The seat of the stool was shaped from a tangential section of a large log. First the log was split down the middle using a splitting maul, then the backside of the log was taken off with a chainsaw, ripping down the grain of the wood, which is slow-going compared to cutting across the grain. Using a tangential section meant that there was some lovely colour difference between the dark heartwood and the pale sapwood.
I drilled four holes with a brace-and-bit drill and an auger through the seat, to fit the legs. I shaped the alder legs with the drawknife into octagonal shapes, purposely leaving some bits of bark on the corners, which I think adds a nice effect.
To fit the legs into the seat I shaped the top of the legs down to pegs which could then be tapped into the holes in the seat, and finally wedged with thin slivers of hard yew. I made sure the seat was wet and the legs were dry, so the seat would tighten around the legs.

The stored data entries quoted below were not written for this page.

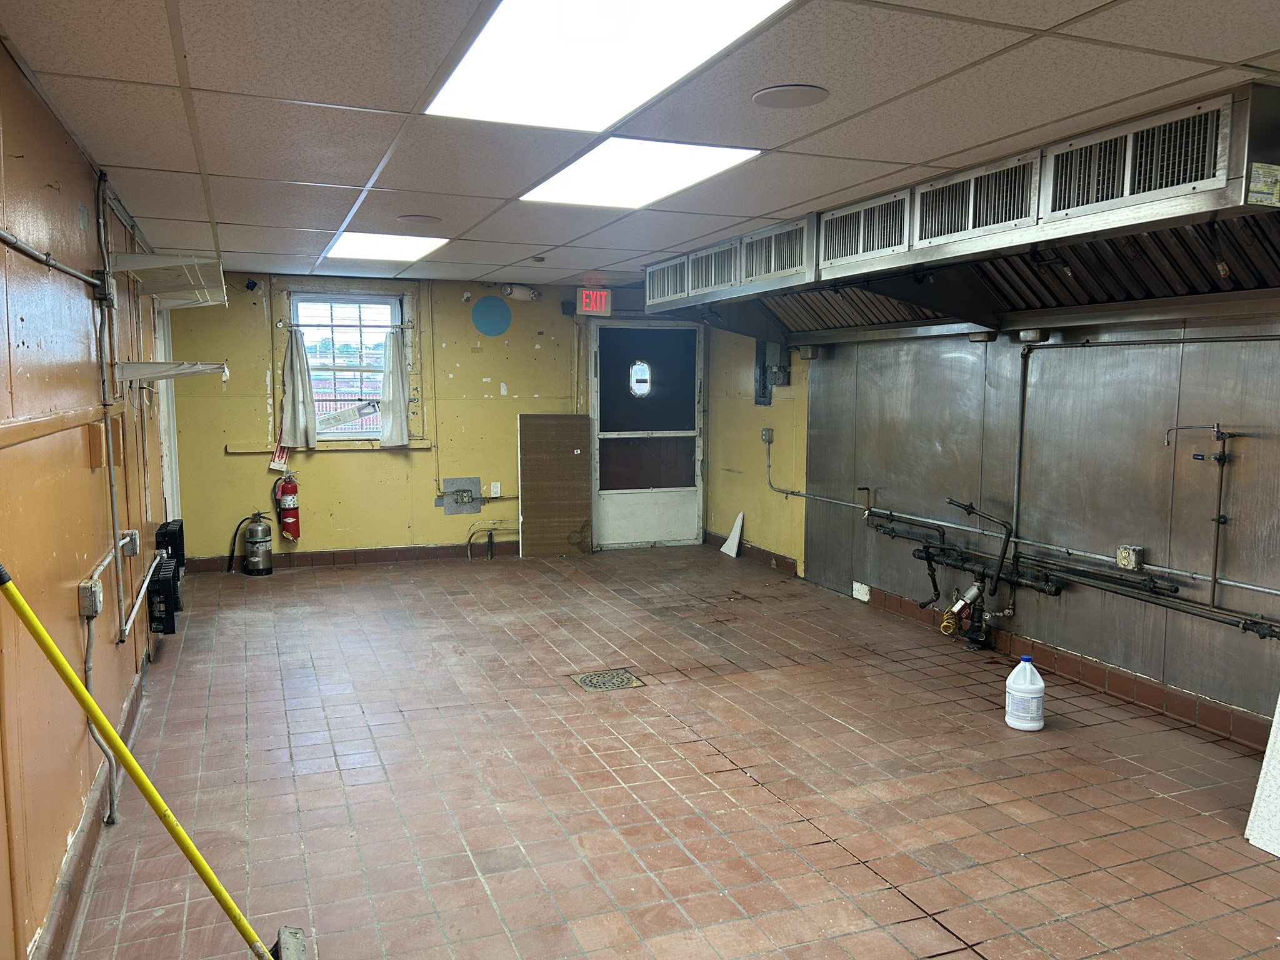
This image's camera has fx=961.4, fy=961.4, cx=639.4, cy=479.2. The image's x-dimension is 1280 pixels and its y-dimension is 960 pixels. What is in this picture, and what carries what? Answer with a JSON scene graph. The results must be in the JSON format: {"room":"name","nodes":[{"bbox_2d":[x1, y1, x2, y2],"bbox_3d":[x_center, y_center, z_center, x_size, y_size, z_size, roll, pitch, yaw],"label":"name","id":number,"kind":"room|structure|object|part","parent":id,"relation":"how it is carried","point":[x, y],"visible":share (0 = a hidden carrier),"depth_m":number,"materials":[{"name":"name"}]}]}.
{"room":"kitchen","nodes":[
{"label":"kitchen","id":0,"kind":"room"},
{"bbox_2d":[0,36,174,959],"bbox_3d":[-1.772,0.062,2.740,0.181,2.448,9.413,-2,6,-22],"label":"left wall","id":1,"kind":"structure","parent":0,"point":[85,474],"depth_m":2.82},
{"bbox_2d":[0,231,105,291],"bbox_3d":[-1.526,-0.578,2.228,0.059,0.093,2.671,-2,6,-22],"label":"conduit","id":2,"kind":"object","parent":1,"relation":"attached to","point":[72,272],"visible":0.99,"depth_m":2.73,"materials":[{"name":"grey metal"}]},
{"bbox_2d":[78,579,103,617],"bbox_3d":[-1.831,0.395,3.206,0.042,0.102,0.119,-2,6,-22],"label":"electrical outlet","id":3,"kind":"object","parent":1,"relation":"attached to","point":[85,598],"visible":0.97,"depth_m":3.17,"materials":[{"name":"grey metal"}]},
{"bbox_2d":[33,658,151,959],"bbox_3d":[-1.521,1.182,2.537,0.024,0.127,6.879,-2,6,-22],"label":"baseboard","id":4,"kind":"structure","parent":1,"relation":"attached to","point":[128,714],"depth_m":2.94,"materials":[{"name":"brown"}]},
{"bbox_2d":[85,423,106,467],"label":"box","id":5,"kind":"object","parent":1,"relation":"attached to","point":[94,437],"visible":0.97,"depth_m":3.45,"materials":[{"name":"wood"}]},
{"bbox_2d":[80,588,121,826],"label":"conduit","id":6,"kind":"object","parent":1,"relation":"attached to","point":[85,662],"visible":0.77,"depth_m":3.32,"materials":[{"name":"grey metal"}]},
{"bbox_2d":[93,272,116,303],"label":"junction box","id":7,"kind":"object","parent":1,"relation":"attached to","point":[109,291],"visible":0.85,"depth_m":3.65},
{"bbox_2d":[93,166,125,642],"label":"conduit","id":8,"kind":"object","parent":1,"relation":"attached to","point":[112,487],"visible":0.98,"depth_m":3.83,"materials":[{"name":"grey metal"}]},
{"bbox_2d":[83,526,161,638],"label":"conduit pipe","id":9,"kind":"object","parent":1,"relation":"attached to","point":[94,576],"visible":0.91,"depth_m":3.92,"materials":[{"name":"grey metal"}]},
{"bbox_2d":[121,529,139,556],"bbox_3d":[-2.276,0.281,4.294,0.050,0.105,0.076,-2,6,-22],"label":"electrical outlet","id":10,"kind":"object","parent":1,"relation":"attached to","point":[134,541],"visible":0.92,"depth_m":4.26,"materials":[{"name":"grey metal"}]},
{"bbox_2d":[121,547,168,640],"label":"conduit pipe","id":11,"kind":"object","parent":1,"relation":"attached to","point":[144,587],"visible":0.97,"depth_m":4.59,"materials":[{"name":"metal"}]},
{"bbox_2d":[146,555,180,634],"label":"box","id":12,"kind":"object","parent":1,"relation":"attached to","point":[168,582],"visible":0.91,"depth_m":5.16,"materials":[{"name":"black plastic"}]},
{"bbox_2d":[105,251,226,305],"bbox_3d":[-2.291,-0.977,4.711,0.426,0.135,1.030,-2,6,-22],"label":"wall shelf","id":13,"kind":"object","parent":1,"relation":"attached to","point":[134,267],"visible":0.99,"depth_m":4.53,"materials":[{"name":"white metal"}]},
{"bbox_2d":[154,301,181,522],"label":"door frame","id":14,"kind":"structure","parent":1,"relation":"in","point":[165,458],"depth_m":6.86,"materials":[{"name":"white paint"}]},
{"bbox_2d":[155,519,185,574],"bbox_3d":[-2.878,0.428,5.896,0.115,0.309,0.494,-2,6,-22],"label":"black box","id":15,"kind":"object","parent":1,"relation":"attached to","point":[181,525],"visible":0.66,"depth_m":5.75,"materials":[{"name":"black plastic"}]},
{"bbox_2d":[116,359,229,386],"bbox_3d":[-2.162,-0.487,4.448,0.394,0.105,0.662,-2,6,-22],"label":"wall shelf","id":16,"kind":"object","parent":1,"relation":"attached to","point":[205,369],"visible":0.99,"depth_m":4.25,"materials":[{"name":"white metal"}]},
{"bbox_2d":[165,266,711,565],"bbox_3d":[-1.439,-0.525,8.339,4.694,2.373,0.223,-2,6,-22],"label":"back wall","id":17,"kind":"structure","parent":0,"point":[247,425],"depth_m":7.97,"materials":[{"name":"paint"}]},
{"bbox_2d":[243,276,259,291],"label":"security camera","id":18,"kind":"object","parent":17,"relation":"attached to","point":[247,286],"visible":0.97,"depth_m":7.37,"materials":[{"name":"black"}]},
{"bbox_2d":[268,443,289,471],"bbox_3d":[-2.926,-0.234,7.812,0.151,0.340,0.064,-2,6,-22],"label":"sign","id":19,"kind":"object","parent":17,"relation":"attached to","point":[271,466],"visible":0.63,"depth_m":7.80,"materials":[{"name":"white plastic"}]},
{"bbox_2d":[273,471,301,541],"bbox_3d":[-2.896,0.216,7.906,0.196,0.630,0.202,-2,6,-22],"label":"fire extinguisher","id":20,"kind":"object","parent":17,"relation":"attached to","point":[284,501],"visible":0.99,"depth_m":7.84,"materials":[{"name":"red metal"}]},
{"bbox_2d":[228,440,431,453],"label":"window sill","id":21,"kind":"structure","parent":17,"relation":"attached to","point":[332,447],"depth_m":7.82,"materials":[{"name":"yellow wood"}]},
{"bbox_2d":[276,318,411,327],"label":"curtain rod","id":22,"kind":"object","parent":17,"relation":"attached to","point":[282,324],"visible":0.78,"depth_m":7.68,"materials":[{"name":"silver metal"}]},
{"bbox_2d":[288,288,406,441],"bbox_3d":[-2.367,-0.898,7.840,0.899,1.256,0.137,-2,6,-22],"label":"window","id":23,"kind":"structure","parent":17,"relation":"in","point":[372,434],"depth_m":7.85,"materials":[{"name":"glass"}]},
{"bbox_2d":[280,330,318,450],"bbox_3d":[-2.752,-0.734,7.758,0.276,0.956,0.121,-2,6,-22],"label":"curtain","id":24,"kind":"object","parent":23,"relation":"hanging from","point":[300,418],"visible":0.98,"depth_m":7.75,"materials":[{"name":"fabric"}]},
{"bbox_2d":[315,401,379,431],"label":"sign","id":25,"kind":"object","parent":23,"relation":"attached to","point":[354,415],"visible":0.93,"depth_m":7.79,"materials":[{"name":"white"}]},
{"bbox_2d":[378,330,410,447],"bbox_3d":[-2.029,-0.741,7.975,0.273,0.924,0.124,-2,6,-22],"label":"curtain","id":26,"kind":"object","parent":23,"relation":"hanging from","point":[393,380],"visible":0.97,"depth_m":7.96,"materials":[{"name":"white fabric"}]},
{"bbox_2d":[177,541,517,573],"bbox_3d":[-1.925,0.626,8.064,3.554,0.107,0.016,-2,6,-22],"label":"baseboard","id":27,"kind":"structure","parent":17,"relation":"attached to","point":[359,557],"depth_m":7.93,"materials":[{"name":"brown tile"}]},
{"bbox_2d":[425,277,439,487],"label":"conduit","id":28,"kind":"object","parent":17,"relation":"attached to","point":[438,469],"visible":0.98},
{"bbox_2d":[438,476,483,513],"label":"metal plate","id":29,"kind":"object","parent":17,"relation":"attached to","point":[475,482],"visible":0.99,"depth_m":8.23,"materials":[{"name":"grey metal"}]},
{"bbox_2d":[471,295,511,336],"bbox_3d":[-1.284,-1.408,8.324,0.285,0.328,0.016,-2,6,-22],"label":"decoration","id":30,"kind":"object","parent":17,"relation":"attached to","point":[491,321],"visible":0.98,"depth_m":8.31,"materials":[{"name":"blue paint"}]},
{"bbox_2d":[466,520,521,560],"bbox_3d":[-1.197,0.514,8.418,0.647,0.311,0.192,-2,6,-22],"label":"pipe","id":31,"kind":"object","parent":17,"relation":"attached to","point":[470,541],"visible":0.93,"depth_m":8.37,"materials":[{"name":"silver metal"}]},
{"bbox_2d":[490,481,501,496],"bbox_3d":[-1.245,0.088,8.281,0.082,0.128,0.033,-2,6,-22],"label":"wall socket","id":32,"kind":"object","parent":17,"relation":"attached to","point":[494,495],"visible":0.98,"depth_m":8.27,"materials":[{"name":"white plastic"}]},
{"bbox_2d":[501,283,539,301],"bbox_3d":[-0.994,-1.560,7.996,0.321,0.139,0.152,-2,6,-22],"label":"emergency light","id":33,"kind":"object","parent":17,"relation":"attached to","point":[507,289],"visible":0.98,"depth_m":7.95,"materials":[{"name":"white plastic"}]},
{"bbox_2d":[588,320,705,549],"bbox_3d":[0.094,-0.395,8.697,1.114,2.046,0.121,-2,6,-22],"label":"door","id":34,"kind":"structure","parent":17,"relation":"in","point":[608,517],"depth_m":8.70,"materials":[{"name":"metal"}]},
{"bbox_2d":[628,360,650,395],"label":"door window","id":35,"kind":"object","parent":34,"relation":"attached to","point":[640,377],"visible":0.97,"depth_m":8.68,"materials":[{"name":"white"}]},
{"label":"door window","id":36,"kind":"part","parent":34,"relation":"part of","materials":[{"name":"black glass"}]},
{"bbox_2d":[0,0,1279,289],"bbox_3d":[0.257,-1.276,3.536,4.100,0.115,9.344,-2,6,-22],"label":"ceiling","id":37,"kind":"structure","parent":0,"point":[229,219],"depth_m":3.01,"materials":[{"name":"tile"}]},
{"bbox_2d":[323,230,449,263],"bbox_3d":[-1.632,-1.496,6.149,0.633,0.026,1.017,-2,6,-22],"label":"ceiling light","id":38,"kind":"object","parent":37,"relation":"in","point":[412,248],"visible":0.94,"depth_m":6.10,"materials":[{"name":"white plastic"}]},
{"bbox_2d":[396,213,441,224],"bbox_3d":[-1.183,-1.397,5.173,0.232,0.013,0.230,-2,6,-22],"label":"ceiling speaker","id":39,"kind":"object","parent":37,"relation":"in","point":[420,219],"visible":0.98,"depth_m":5.14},
{"bbox_2d":[576,287,611,315],"bbox_3d":[-0.392,-1.498,8.127,0.279,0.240,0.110,-2,6,-22],"label":"exit sign","id":40,"kind":"object","parent":37,"relation":"hanging from","point":[584,299],"visible":0.98,"depth_m":8.09,"materials":[{"name":"red plastic"}]},
{"bbox_2d":[423,0,798,130],"bbox_3d":[-0.091,-1.108,2.422,0.726,0.034,1.259,-2,6,-22],"label":"ceiling light","id":41,"kind":"object","parent":37,"relation":"in","point":[472,71],"visible":0.98,"depth_m":2.52,"materials":[{"name":"white plastic"}]},
{"bbox_2d":[516,136,763,208],"bbox_3d":[-0.031,-1.268,3.986,0.709,0.027,1.015,-2,6,-22],"label":"ceiling light","id":42,"kind":"object","parent":37,"relation":"in","point":[573,181],"visible":0.96,"depth_m":3.91,"materials":[{"name":"white plastic"}]},
{"bbox_2d":[752,84,829,108],"bbox_3d":[0.457,-1.165,2.928,0.228,0.013,0.229,-2,6,-22],"label":"ceiling speaker","id":43,"kind":"object","parent":37,"relation":"in","point":[817,95],"visible":0.98,"depth_m":2.91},
{"bbox_2d":[57,544,1279,959],"bbox_3d":[0.377,1.171,3.981,4.464,0.113,9.657,-2,6,-22],"label":"floor","id":44,"kind":"structure","parent":0,"point":[865,872],"depth_m":3.62,"materials":[{"name":"tile"}]},
{"bbox_2d":[0,560,314,956],"bbox_3d":[-1.154,0.709,2.284,0.675,1.161,0.345,-2,6,-22],"label":"broom","id":45,"kind":"object","parent":44,"relation":"on","point":[30,625],"visible":1,"depth_m":2.31,"materials":[{"name":"yellow"}]},
{"bbox_2d":[240,510,274,576],"bbox_3d":[-2.978,0.492,7.498,0.246,0.522,0.245,-2,6,-22],"label":"fire extinguisher","id":46,"kind":"object","parent":44,"relation":"on","point":[252,534],"visible":0.99,"depth_m":7.42,"materials":[{"name":"silver metal"}]},
{"bbox_2d":[517,414,592,557],"bbox_3d":[-0.739,0.062,8.445,0.616,1.221,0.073,-2,6,-22],"label":"wooden panel","id":47,"kind":"object","parent":44,"relation":"on","point":[570,466],"visible":0.98,"depth_m":8.43,"materials":[{"name":"brown wood"}]},
{"bbox_2d":[570,668,646,691],"bbox_3d":[-0.164,1.019,4.878,0.323,0.013,0.326,-2,6,-22],"label":"floor drain","id":48,"kind":"object","parent":44,"relation":"in","point":[584,681],"visible":0.95,"depth_m":4.86,"materials":[{"name":"metal"}]},
{"bbox_2d":[719,511,744,556],"bbox_3d":[0.825,0.479,8.561,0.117,0.357,0.274,-2,6,-22],"label":"white board","id":49,"kind":"object","parent":44,"relation":"on","point":[735,547],"visible":0.99,"depth_m":8.53,"materials":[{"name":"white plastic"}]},
{"bbox_2d":[1004,655,1045,731],"bbox_3d":[1.697,0.935,4.235,0.157,0.322,0.158,-2,6,-22],"label":"plastic jug","id":50,"kind":"object","parent":44,"relation":"on","point":[1032,687],"visible":0.99,"depth_m":4.18,"materials":[{"name":"white plastic"}]},
{"bbox_2d":[1244,693,1279,856],"bbox_3d":[2.282,0.811,3.019,0.389,0.834,0.598,-2,6,-22],"label":"white board","id":51,"kind":"object","parent":44,"relation":"on","point":[1278,738],"visible":1,"depth_m":3.19,"materials":[{"name":"white"}]},
{"bbox_2d":[701,301,1279,746],"bbox_3d":[2.239,-0.178,4.803,0.213,2.552,8.413,-2,6,-22],"label":"right wall","id":52,"kind":"structure","parent":0,"point":[793,394],"depth_m":6.61,"materials":[{"name":"silver metal"}]},
{"bbox_2d":[707,531,798,574],"bbox_3d":[0.934,0.612,8.200,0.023,0.111,1.513,-2,6,-22],"label":"baseboard","id":53,"kind":"structure","parent":52,"relation":"attached to","point":[782,560],"depth_m":8.00,"materials":[{"name":"brown"}]},
{"bbox_2d":[760,426,774,442],"bbox_3d":[1.007,-0.355,7.626,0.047,0.127,0.109,-2,6,-22],"label":"electrical outlet","id":54,"kind":"object","parent":52,"relation":"attached to","point":[767,431],"visible":0.96,"depth_m":7.61,"materials":[{"name":"grey metal"}]},
{"bbox_2d":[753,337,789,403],"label":"electrical panel","id":55,"kind":"object","parent":52,"relation":"attached to","point":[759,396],"visible":0.77,"depth_m":7.91,"materials":[{"name":"grey metal"}]},
{"bbox_2d":[637,85,1279,343],"bbox_3d":[1.429,-1.093,4.773,1.136,0.639,4.469,-2,6,-22],"label":"range hood","id":56,"kind":"object","parent":52,"relation":"attached to","point":[1233,184],"visible":0.92,"depth_m":3.99,"materials":[{"name":"silver metal"}]},
{"bbox_2d":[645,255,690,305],"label":"vent grille","id":57,"kind":"object","parent":56,"relation":"attached to","point":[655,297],"visible":0.9,"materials":[{"name":"silver metal"}]},
{"bbox_2d":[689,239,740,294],"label":"vent grille","id":58,"kind":"object","parent":56,"relation":"attached to","point":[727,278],"visible":0.9,"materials":[{"name":"silver metal"}]},
{"bbox_2d":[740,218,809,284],"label":"vent grille","id":59,"kind":"object","parent":56,"relation":"attached to","point":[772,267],"visible":0.96,"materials":[{"name":"silver metal"}]},
{"bbox_2d":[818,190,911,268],"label":"vent grille","id":60,"kind":"object","parent":56,"relation":"attached to","point":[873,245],"visible":0.95,"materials":[{"name":"silver metal"}]},
{"bbox_2d":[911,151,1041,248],"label":"vent grille","id":61,"kind":"object","parent":56,"relation":"attached to","point":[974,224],"visible":0.97,"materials":[{"name":"silver metal"}]},
{"bbox_2d":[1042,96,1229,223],"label":"vent grille","id":62,"kind":"object","parent":56,"relation":"attached to","point":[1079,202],"visible":0.97,"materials":[{"name":"metal"}]},
{"bbox_2d":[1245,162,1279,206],"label":"label","id":63,"kind":"object","parent":56,"relation":"attached to","point":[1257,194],"visible":0.99,"depth_m":2.79,"materials":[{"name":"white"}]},
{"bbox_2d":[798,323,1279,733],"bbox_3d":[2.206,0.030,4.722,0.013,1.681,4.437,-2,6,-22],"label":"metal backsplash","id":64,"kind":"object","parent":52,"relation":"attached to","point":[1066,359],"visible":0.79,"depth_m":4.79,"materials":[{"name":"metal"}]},
{"bbox_2d":[851,581,870,601],"bbox_3d":[1.496,0.760,6.484,0.019,0.121,0.156,-2,6,-22],"label":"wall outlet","id":65,"kind":"object","parent":64,"relation":"attached to","point":[865,598],"visible":0.98,"depth_m":6.48,"materials":[{"name":"white"}]},
{"bbox_2d":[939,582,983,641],"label":"gas valve","id":66,"kind":"object","parent":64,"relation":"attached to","point":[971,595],"visible":0.94,"depth_m":5.61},
{"bbox_2d":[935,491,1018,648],"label":"pipe","id":67,"kind":"object","parent":64,"relation":"attached to","point":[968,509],"visible":0.97,"depth_m":5.47,"materials":[{"name":"black metal"}]},
{"bbox_2d":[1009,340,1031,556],"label":"vertical pipe","id":68,"kind":"object","parent":64,"relation":"attached to","point":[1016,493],"visible":0.88,"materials":[{"name":"metal"}]},
{"bbox_2d":[770,448,1279,642],"bbox_3d":[2.048,-0.057,4.922,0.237,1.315,4.823,-2,6,-22],"label":"gas pipe","id":69,"kind":"object","parent":64,"relation":"attached to","point":[1270,635],"visible":0.94,"depth_m":4.88,"materials":[{"name":"metal"}]},
{"bbox_2d":[1115,544,1144,570],"bbox_3d":[2.320,0.371,4.554,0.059,0.106,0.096,-2,6,-22],"label":"electrical outlet","id":70,"kind":"object","parent":64,"relation":"attached to","point":[1130,565],"visible":0.97,"depth_m":4.53,"materials":[{"name":"metal"}]},
{"bbox_2d":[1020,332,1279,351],"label":"pipe","id":71,"kind":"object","parent":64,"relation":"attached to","point":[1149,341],"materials":[{"name":"grey metal"}]},
{"bbox_2d":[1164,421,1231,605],"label":"water pipe","id":72,"kind":"object","parent":64,"relation":"attached to","point":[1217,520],"visible":0.99,"depth_m":4.09,"materials":[{"name":"metal"}]},
{"bbox_2d":[830,579,1278,753],"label":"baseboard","id":73,"kind":"structure","parent":52,"relation":"attached to","point":[1074,670],"depth_m":4.70,"materials":[{"name":"brown tile"}]}
]}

To make the pegs I sawed into the legs then used a flat chisel to split off the wood up to the saw cut, bit by bit. To fine tune I used the chisel to shave down the pegs.
Clearly I cut too deep on one of the saw cuts for the pegs, because recently the leg snapped off.
Instead of shaping new legs I decided to shape a new peg for the broken leg, and just have a shorter stool. I actually think the shorter legs look better, as one of the legs was previously quite bowed and looked a bit silly.